From microcap to market leader: How to get in on the booming billion-dollar graphene market with Argo Living Soils

  • graphene
  • Construction
  • cement
  • Technology
Photo credits: pixabay.com

Graphene sounds like something out of a science fiction novel, but it is already being used today where it matters most: in our roads and buildings. This miracle material, which is 200 times stronger than steel and as conductive as copper, is revolutionizing concrete and asphalt. It makes infrastructure more durable, drastically reduces CO₂ emissions, and lowers construction costs. For investors, this creates a perfect storm of technological advancement and sustainability pressure. Those who get in early with the companies driving this change will position themselves at the forefront of a billion-dollar market.

time to read: 3 minutes | Author: Armin Schulz
ISIN: ARGO LIVING SOILS CORP | CA04018T3064

Table of contents:


    The starting point

    The partnership between Argo Living Soils, soon to be Argo Graphene Solutions, and Graphene Leaders Canada (GLC) is a stroke of luck for the construction industry. While GLC brings its expertise in the production of liquid graphene nanoplatelets to the table, Argo complements this with practical industry know-how, led by CEO Scott Smale, whose 35 years of construction experience cover every detail of materials science. Their common goal is to develop a marketable additive that enhances the pressure resistance of concrete and asphalt by up to 30% and increases their flexibility by 80%, while reducing cement requirements by up to 50%.

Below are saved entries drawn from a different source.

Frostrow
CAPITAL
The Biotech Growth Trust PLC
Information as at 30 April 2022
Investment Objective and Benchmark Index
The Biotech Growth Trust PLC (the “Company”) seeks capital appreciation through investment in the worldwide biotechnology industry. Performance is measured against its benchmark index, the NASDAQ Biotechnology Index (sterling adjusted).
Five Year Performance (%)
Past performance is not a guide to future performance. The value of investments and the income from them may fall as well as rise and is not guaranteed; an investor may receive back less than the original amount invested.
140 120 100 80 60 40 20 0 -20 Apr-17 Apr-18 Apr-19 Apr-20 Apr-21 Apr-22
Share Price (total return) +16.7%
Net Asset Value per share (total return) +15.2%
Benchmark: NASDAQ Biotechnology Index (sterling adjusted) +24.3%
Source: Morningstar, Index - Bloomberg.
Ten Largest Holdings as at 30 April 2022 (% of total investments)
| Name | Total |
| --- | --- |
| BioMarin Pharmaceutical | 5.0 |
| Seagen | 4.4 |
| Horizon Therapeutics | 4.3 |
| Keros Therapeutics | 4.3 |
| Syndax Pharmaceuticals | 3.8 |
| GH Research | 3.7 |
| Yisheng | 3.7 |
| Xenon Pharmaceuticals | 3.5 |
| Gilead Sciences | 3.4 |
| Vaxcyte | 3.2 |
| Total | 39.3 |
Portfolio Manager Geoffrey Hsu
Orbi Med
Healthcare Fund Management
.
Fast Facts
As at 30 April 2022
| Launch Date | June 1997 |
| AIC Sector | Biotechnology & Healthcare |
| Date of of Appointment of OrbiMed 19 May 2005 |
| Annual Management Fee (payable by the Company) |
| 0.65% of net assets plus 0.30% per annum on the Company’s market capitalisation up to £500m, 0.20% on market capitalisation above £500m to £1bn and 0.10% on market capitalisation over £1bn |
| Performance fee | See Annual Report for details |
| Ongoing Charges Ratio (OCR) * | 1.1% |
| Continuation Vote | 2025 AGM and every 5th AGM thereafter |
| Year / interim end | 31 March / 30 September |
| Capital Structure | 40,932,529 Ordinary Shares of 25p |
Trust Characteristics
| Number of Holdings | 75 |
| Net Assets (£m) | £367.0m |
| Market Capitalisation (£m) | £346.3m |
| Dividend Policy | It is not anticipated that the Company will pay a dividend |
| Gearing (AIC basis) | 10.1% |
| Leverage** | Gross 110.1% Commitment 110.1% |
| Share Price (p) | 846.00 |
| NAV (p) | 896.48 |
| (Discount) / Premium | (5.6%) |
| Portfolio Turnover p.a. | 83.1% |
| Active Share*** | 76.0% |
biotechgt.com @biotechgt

    The strategic approach is convincing. For just CAD 100,000, Argo is financing the first test phase through independent laboratories. If the promising preliminary studies are confirmed in August, the path to commercialization will be open. The timing is ideal, as North America's ready-mixed concrete market, valued at USD 250 billion, is growing at a rate of 4.5% annually. Argo is focusing precisely where the leverage is greatest: on mass-market products for infrastructure, not niche solutions.

    Graphene could revolutionize numerous industries – from electronics to energy supply, medical technology, aviation, and many more. What makes this material so unique? Its electrical conductivity, combined with high stability, flexibility, and chemical resistance, makes it the all-rounder of the future. If commercialization in concrete and asphalt is successful, other products could also be optimized.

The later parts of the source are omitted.